Le jugement lui donne ce qu'on appelle le goût dans les arts, le goût, c'est-à-dire le discernement exquis, irréfléchi, mais pour ainsi dire infaillible, de l'esprit, qui lui fait dire: ceci est bon, ceci est mauvais; ceci est dans la convenance des choses, ceci n'y est pas. Attrait ou répugnance naturelle de l'esprit qui le préserve des engouements illogiques et qui lui fait choisir les aliments sains de l'intelligence, comme la répugnance physique du palais ou de l'odorat préserve le corps des substances suspectes ou nuisibles.

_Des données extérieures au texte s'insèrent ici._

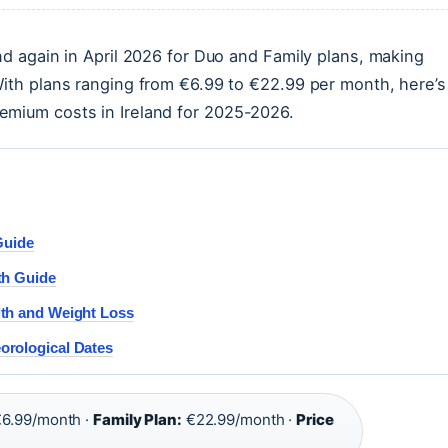
nd again in April 2026 for Duo and Family plans, making
With plans ranging from €6.99 to €22.99 per month, here’s
emium costs in Ireland for 2025-2026.
Guide
th Guide
lth and Weight Loss
orological Dates
6.99/month ·
Family Plan:
€22.99/month ·
Price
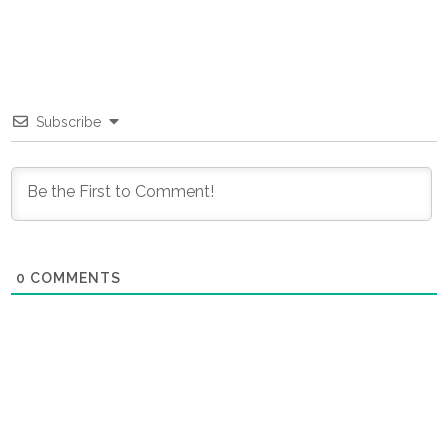
Subscribe
0
COMMENTS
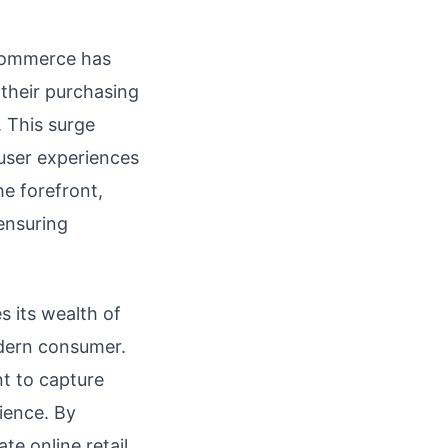
l commerce has
their purchasing
 This surge
user experiences
he forefront,
ensuring
s its wealth of
odern consumer.
nt to capture
rience. By
te online retail,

Le goût, en effet, n'est que le choix sous un autre nom; c'est une des facultés du génie national les plus précieuses, et qu'aucun peuple peut-être, ni parmi les anciens, ni parmi les modernes, n'a possédé avec autant d'infaillibilité et de délicatesse que le Français; c'est même par cette qualité qu'il est en littérature et en idées l'oracle de l'Europe. Le Français est le dégustateur intellectuel de toutes les productions de la pensée dans le monde. Ce qu'il aime, on l'aime; ce qu'il rejette, on le rejette; son jugement a l'autorité d'un instinct.
Or, qu'est-ce que le Français aime par-dessus tout et avant tout dans les productions de la pensée? C'est le bon sens. La première qualité qu'il exige, et avec raison, d'une oeuvre de l'esprit et des langues, c'est d'être conforme au bon sens.

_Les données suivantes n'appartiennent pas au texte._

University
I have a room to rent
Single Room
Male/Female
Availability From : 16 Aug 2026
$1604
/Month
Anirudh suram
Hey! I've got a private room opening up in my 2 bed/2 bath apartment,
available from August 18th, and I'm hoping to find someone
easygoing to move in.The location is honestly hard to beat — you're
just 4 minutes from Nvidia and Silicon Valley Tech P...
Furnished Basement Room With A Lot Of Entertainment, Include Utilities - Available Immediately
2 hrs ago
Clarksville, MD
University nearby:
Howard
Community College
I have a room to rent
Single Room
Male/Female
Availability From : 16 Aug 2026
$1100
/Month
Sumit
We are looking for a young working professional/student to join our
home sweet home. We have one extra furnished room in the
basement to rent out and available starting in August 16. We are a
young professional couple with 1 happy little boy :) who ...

Et qu'est-ce que le bon sens? Le bon sens est: _la moyenne rigoureuse de l'esprit humain dans tout l'univers et dans tous les temps._ C'est la meilleure définition que je puisse trouver. Au-dessus du bon sens il y a le génie, apanage exceptionnel d'un très-petit nombre; au-dessous du bon sens il y a la sottise, la démence, la médiocrité, apanage déplorable de tout ce qui est inférieur au nom d'homme dans l'espèce humaine. Mais entre le génie et la médiocrité il y a le vaste domaine du bon sens, la région moyenne des vérités reçues, la terre des heureux et des sages, qui ne s'élève pas jusqu'aux régions périlleuses et inhabitées du génie, qui ne descend pas jusqu'aux régions basses et ténébreuses de la médiocrité, mais qui s'étend, immense et sereine, entre les deux abîmes et qui est le séjour moral habité par les bons esprits. C'est là que le génie français règne par le goût, qu'il maintient sa royauté par l'esprit, cette monnaie du génie à l'usage d'un plus grand nombre d'intelligences que le génie lui-même.